The walled compound has been fitted into an existing enclosure and so is not square, the north wall being 4.06m long internally, whilst its southern partner is 4.24m. Likewise, the west wall is 5.82m and the east one 5.56m (externally it is 5.15 x 6.7m). The latter contains the doorway which is 1.04m wide and has a 0.03m external rebate. Iron pivots occur on the south side. The walls are of random rubble with dressed sandstone margins and quoins and have been given a cement render scored with lines to imitate ashlar. At the western corners it stands to an external height of 1.8-1.9m, though elsewhere it is much decayed. The coping stones are 0.61m wide and 0.10m thick.

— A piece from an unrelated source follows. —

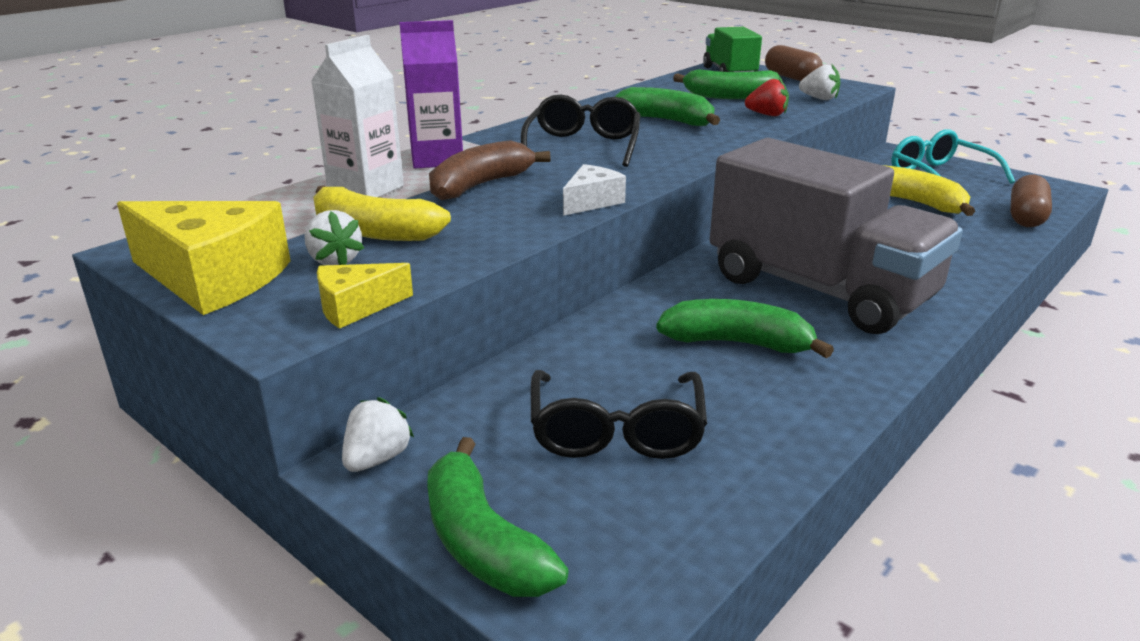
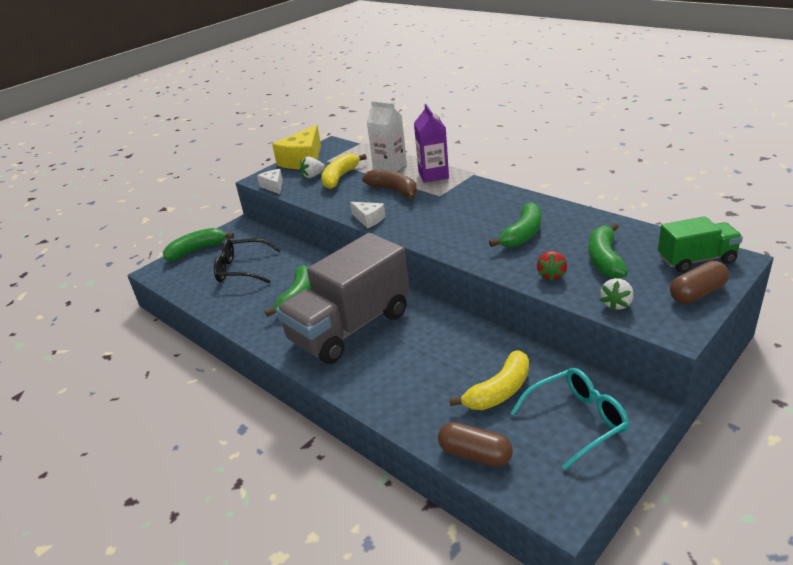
camera: 95 degrees right, 5 degrees up
yellow cheese [317,263,413,329] -> white cheese [257,169,283,194]
white strawberry [342,397,414,472] -> none
black glasses [521,94,640,167] -> none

Illus: The inner Enclosure on the right with the outer Enclosure Wall just visible in the distance.
This walled enclosure sits eccentrically within an outer tree-planted enclosure bounded by a low dyke which contains traces of mortar. The outer enclosure is 18.5m N/S by 14.7m W/E with a curved south-eastern corner. The western side is formed from the current field boundary. It has an access point, 1.3m wide, in its northern side, that being the direction of approach from Bonnyhill Farm.

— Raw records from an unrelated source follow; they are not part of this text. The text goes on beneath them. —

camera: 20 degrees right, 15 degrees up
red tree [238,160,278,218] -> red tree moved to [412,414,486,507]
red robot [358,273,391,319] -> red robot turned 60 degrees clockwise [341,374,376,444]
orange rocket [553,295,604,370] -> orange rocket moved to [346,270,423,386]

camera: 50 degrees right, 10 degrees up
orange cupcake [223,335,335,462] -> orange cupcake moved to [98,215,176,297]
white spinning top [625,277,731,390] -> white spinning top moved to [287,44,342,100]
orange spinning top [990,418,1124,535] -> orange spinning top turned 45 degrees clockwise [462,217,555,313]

On the south side of the main enclosure is a simple chamfered arched headstone (1.13m high) of local sandstone set on a moulded plinth (0.64m tall). The inscription reads: “SACRED/ TO/ THE/ MEMORY OF/ THE REV JOHN REID/ MINISTER OF RP CHURCH/ LAURIESTON/ ANNABELLA STARK HIS WIFE/ JOHN AND JAMES ALEXANDER THEIR SONS/ MARGARET AND ELIZABETH HELEN. THEIR DAUGHTERS./ ALSO/ MARY STARK REID/ AND/ ANNEBELLA STARK REID/ THEIR DAUGHTERS.”

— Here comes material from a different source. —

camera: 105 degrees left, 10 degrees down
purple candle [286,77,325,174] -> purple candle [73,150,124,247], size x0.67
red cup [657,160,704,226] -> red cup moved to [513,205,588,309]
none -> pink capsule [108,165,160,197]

Rev. John Reid was the first minister of Laurieston Reformed Presbyterian Church where he settled in 1788. On 1 June 1797 Reid married Annabella Helen Stark whose father, John Stark, owned Bonnyhill Farm, Bonnybridge (Love 1910). The burial records of Falkirk Parish show that on 18 November 1819 their children, John and Margaret Reid, were buried at Bonnyhill, and were followed on the 25th of that month by James Alexander Reid. They probably died from some epidemic, and it would therefore have been considered wise to place them in a separate burial ground. Rev. John Reid died on 4 December 1820 at Bridgend, Linlithgow, as a consequence of a fall from his horse. He was in the 67th year of his age and the 33rd of his ministry.
There is a tradition that the Rev. John Reid and his wife had a coloured maid at their manse in Laurieston whose name was Aggie. Annabella’s sister, Helen Stark, had followed Archibald Currie to America where they married on 14 December 1788 in the Third Presbyterian Church, Philadelphia. They resided in Richmond and after her husband’s death Helen Currie returned to Scotland. It is highly likely that it was she who brought her coloured slave back from America. When Aggie died she was buried at Bonnyhill, and it was from her that the tomb came to bear the traditional name of “Black Aggie’s Grave.” Helen Currie died in August 1852. A Bonnybridge man, who worked for the Council, told Rev. Waugh that if anyone ran around the tomb three times ‘Black Aggie’ would appear! (Waugh 1981, 17).